__Your goal__. Every entry is to be returned exactly as it stands; the pictures are to be dropped.
(Records provided Opens)
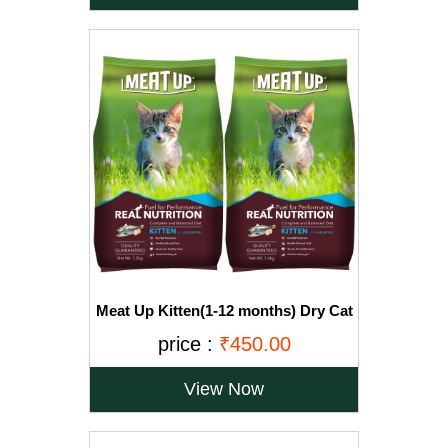
Meat Up Kitten(1-12 months) Dry Cat
Food, Ocean Fish, 1.2kg (Buy 1 Get 1
price :
₹450.00
Free)
View Now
(Records provided Closes)
__Response area__.
Meat Up Kitten(1-12 months) Dry Cat
Food, Ocean Fish, 1.2kg (Buy 1 Get 1
price :
₹450.00
Free)
View Now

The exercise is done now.